A woman defending her children on her doorstep doesn’t ask that kind of question. If she gets wounded, no one is going to rescue her, and she knows it. Perhaps that’s why the women of Schorndorf showed some backbone when the men around them couldn’t, or wouldn’t, stand up. Fighting on your own doorstep gives you a different perspective about these things.

Then too, “average” strength and weakness are irrelevant as long as all combat troops have to pass the same physical tests, regardless of gender. You can find ample video evidence of this online; plenty of women are capable of carrying larger men—a fact that, I was fascinated to learn, actively traumatizes some men. (I owe a debt of gratitude to whoever it was on Twitter that introduced me to the concept of a “weenie-shrinker moment.”) Knowing that women can pick men up bodily seems to upset some men almost as much as the fear that women might be unable to do so when required.
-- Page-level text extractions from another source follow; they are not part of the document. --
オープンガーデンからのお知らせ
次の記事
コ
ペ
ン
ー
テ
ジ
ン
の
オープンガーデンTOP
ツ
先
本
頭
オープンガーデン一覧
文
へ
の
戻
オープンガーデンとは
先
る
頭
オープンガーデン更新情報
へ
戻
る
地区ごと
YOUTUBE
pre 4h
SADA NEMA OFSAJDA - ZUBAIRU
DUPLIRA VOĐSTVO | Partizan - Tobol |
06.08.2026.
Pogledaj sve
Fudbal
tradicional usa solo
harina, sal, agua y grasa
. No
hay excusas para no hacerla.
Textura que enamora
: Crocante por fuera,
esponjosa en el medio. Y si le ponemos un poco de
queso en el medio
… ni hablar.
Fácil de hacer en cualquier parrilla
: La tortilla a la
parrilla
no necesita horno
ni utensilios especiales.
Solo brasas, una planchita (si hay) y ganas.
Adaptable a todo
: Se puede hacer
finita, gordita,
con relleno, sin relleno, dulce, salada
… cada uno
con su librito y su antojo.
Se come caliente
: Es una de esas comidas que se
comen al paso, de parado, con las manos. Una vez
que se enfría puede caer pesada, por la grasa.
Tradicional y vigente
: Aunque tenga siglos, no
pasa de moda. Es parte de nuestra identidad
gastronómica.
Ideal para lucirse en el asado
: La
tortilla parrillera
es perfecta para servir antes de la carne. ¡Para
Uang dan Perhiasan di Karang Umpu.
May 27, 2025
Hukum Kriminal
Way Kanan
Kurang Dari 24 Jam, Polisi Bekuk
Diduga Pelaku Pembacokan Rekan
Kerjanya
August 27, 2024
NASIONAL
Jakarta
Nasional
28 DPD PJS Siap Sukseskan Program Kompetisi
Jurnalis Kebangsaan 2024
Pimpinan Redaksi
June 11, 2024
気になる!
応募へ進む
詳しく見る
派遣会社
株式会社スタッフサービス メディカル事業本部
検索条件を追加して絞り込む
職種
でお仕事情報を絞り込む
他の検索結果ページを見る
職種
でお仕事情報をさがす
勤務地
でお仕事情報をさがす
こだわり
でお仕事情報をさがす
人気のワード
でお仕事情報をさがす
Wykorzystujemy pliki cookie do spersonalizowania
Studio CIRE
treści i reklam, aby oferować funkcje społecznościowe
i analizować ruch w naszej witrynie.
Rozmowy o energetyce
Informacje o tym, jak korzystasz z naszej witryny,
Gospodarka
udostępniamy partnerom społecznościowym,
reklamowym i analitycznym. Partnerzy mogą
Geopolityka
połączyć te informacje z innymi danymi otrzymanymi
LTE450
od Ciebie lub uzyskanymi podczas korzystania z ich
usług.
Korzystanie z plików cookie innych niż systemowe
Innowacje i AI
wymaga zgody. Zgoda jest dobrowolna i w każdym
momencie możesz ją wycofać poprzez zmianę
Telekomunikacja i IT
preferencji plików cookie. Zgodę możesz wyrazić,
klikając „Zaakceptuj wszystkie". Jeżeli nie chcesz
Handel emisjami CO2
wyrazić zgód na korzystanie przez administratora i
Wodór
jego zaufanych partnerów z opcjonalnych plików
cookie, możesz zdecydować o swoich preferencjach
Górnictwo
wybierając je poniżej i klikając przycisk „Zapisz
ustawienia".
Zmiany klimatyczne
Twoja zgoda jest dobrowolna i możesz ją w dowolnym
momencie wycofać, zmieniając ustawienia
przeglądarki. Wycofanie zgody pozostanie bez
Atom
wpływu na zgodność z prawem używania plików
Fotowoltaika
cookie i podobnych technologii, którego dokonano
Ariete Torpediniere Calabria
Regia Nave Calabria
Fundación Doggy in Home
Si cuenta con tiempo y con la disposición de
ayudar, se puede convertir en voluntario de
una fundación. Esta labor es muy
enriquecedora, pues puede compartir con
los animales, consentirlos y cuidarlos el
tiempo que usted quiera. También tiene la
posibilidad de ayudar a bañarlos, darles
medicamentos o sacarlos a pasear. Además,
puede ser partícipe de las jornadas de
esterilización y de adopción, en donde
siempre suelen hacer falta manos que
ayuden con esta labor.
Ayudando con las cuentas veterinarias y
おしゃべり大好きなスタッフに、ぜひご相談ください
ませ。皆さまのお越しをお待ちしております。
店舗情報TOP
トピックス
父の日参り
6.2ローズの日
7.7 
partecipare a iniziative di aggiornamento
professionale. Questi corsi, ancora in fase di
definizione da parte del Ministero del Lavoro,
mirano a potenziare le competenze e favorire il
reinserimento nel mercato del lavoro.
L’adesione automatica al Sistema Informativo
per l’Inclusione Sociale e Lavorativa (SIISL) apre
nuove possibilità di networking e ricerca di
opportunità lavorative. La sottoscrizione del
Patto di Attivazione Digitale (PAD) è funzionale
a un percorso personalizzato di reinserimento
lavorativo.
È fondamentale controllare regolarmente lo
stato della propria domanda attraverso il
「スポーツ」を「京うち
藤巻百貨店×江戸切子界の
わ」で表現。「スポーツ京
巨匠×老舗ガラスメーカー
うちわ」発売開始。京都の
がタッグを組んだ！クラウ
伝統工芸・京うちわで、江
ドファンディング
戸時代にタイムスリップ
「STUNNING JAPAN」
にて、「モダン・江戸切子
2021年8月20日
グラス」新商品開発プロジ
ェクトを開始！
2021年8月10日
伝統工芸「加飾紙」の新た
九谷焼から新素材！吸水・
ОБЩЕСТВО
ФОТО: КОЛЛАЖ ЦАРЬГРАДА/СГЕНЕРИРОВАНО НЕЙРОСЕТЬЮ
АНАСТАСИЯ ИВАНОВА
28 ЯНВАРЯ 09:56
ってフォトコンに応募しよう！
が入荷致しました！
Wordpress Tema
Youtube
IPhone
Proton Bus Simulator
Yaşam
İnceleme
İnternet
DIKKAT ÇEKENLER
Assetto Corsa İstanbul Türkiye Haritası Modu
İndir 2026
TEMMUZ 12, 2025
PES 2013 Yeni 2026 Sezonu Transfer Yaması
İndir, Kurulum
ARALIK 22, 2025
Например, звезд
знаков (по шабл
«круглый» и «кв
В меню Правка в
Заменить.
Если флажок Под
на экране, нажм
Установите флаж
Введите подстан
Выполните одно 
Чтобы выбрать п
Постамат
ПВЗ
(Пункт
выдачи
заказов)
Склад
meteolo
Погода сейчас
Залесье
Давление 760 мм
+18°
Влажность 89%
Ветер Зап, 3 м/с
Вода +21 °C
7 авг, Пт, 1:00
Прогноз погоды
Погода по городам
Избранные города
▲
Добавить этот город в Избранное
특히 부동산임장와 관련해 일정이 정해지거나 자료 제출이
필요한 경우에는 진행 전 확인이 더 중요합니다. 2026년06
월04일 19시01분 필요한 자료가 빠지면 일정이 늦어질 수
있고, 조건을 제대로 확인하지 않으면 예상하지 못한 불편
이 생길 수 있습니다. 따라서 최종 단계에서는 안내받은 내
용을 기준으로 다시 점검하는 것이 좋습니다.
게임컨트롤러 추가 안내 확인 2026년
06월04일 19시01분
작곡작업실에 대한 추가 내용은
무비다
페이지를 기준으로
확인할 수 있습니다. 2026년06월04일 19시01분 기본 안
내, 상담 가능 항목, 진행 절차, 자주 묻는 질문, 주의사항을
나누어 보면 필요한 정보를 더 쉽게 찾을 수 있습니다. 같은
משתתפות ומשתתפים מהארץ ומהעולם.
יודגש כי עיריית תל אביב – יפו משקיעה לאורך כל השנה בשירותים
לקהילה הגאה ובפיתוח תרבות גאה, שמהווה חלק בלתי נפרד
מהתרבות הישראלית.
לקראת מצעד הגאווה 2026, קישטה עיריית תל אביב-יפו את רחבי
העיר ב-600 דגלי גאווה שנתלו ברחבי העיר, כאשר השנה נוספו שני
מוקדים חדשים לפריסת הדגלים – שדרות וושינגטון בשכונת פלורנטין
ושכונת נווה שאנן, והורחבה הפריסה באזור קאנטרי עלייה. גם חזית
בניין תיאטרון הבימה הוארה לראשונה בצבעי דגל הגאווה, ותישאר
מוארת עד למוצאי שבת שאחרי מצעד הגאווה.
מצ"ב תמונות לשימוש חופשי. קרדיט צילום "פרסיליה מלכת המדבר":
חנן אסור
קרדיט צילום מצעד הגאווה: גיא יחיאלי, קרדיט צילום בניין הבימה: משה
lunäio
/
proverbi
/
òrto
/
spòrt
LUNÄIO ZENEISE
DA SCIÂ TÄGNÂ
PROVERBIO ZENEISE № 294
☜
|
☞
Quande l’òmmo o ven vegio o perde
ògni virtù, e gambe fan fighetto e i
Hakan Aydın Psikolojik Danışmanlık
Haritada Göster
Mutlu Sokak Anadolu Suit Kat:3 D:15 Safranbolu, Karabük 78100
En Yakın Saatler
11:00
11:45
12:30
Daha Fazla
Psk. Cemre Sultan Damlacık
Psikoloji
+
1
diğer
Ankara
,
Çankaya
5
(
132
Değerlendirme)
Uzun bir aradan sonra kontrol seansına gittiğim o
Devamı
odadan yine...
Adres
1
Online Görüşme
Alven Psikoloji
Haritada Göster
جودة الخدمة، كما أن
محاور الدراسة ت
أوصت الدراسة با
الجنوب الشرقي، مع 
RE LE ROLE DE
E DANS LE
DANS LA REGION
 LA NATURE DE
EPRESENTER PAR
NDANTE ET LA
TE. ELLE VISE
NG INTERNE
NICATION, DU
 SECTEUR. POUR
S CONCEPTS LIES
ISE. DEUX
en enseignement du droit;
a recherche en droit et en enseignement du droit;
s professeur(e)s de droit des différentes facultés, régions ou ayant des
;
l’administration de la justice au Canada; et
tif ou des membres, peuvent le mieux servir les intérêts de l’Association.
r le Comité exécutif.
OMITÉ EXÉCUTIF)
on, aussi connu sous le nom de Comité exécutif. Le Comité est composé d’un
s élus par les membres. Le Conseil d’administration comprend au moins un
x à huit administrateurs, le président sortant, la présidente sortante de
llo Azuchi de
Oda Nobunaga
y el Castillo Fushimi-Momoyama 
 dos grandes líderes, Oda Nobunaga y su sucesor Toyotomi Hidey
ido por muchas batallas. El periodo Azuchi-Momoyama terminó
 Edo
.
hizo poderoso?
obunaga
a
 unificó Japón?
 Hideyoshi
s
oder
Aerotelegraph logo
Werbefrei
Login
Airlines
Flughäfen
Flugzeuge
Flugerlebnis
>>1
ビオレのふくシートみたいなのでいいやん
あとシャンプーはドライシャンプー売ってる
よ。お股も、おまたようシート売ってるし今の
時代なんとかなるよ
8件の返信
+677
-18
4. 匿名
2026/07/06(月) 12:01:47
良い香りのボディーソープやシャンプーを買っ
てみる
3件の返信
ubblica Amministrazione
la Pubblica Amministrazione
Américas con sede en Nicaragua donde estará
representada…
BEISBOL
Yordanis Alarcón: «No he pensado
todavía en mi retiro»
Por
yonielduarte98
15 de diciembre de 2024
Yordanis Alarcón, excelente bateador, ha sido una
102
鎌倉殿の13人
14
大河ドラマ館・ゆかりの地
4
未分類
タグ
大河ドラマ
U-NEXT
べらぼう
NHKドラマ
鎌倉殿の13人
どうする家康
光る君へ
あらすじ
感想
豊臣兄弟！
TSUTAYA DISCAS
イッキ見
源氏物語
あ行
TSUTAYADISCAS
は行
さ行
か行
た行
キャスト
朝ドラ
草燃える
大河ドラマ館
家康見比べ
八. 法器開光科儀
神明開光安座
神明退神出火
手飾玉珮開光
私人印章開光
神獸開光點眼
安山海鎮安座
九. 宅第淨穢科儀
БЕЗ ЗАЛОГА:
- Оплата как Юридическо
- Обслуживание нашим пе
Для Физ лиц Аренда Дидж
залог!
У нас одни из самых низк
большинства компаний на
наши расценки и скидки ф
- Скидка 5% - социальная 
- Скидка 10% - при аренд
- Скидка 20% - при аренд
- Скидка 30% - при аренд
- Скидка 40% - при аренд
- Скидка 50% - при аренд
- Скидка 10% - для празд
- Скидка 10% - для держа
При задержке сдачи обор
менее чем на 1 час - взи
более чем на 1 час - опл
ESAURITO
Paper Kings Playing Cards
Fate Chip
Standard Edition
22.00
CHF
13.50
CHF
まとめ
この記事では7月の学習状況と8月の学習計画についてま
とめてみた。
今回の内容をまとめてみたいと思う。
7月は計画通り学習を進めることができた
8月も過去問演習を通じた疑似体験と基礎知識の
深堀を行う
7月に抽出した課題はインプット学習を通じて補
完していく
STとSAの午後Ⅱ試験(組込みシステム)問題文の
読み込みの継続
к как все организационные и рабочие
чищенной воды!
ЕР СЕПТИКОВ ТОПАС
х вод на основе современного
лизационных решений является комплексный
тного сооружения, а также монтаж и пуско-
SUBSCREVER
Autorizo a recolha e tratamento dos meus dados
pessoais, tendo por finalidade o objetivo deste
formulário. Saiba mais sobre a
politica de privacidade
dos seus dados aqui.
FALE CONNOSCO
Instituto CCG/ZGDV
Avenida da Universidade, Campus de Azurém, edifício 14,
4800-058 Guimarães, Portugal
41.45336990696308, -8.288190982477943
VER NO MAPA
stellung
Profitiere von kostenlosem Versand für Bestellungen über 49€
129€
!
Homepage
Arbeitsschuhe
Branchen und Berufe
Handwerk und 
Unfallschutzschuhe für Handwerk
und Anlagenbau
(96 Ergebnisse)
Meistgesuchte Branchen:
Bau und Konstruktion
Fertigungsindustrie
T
It’s called a paradigm shift, guys. Get over it. We’re sorry if admitting us to the big Boys’ Club of war means it won’t be as much fun for you anymore. But that’s the point, isn’t it? War isn’t supposed to be fun. And maybe women’s presence in combat will do something to shake up the comfortable rhythms of slaughter that men have settled into over the centuries. Maybe it will make both genders see combat in a different light than we’re used to. And then maybe we’ll all see less of it.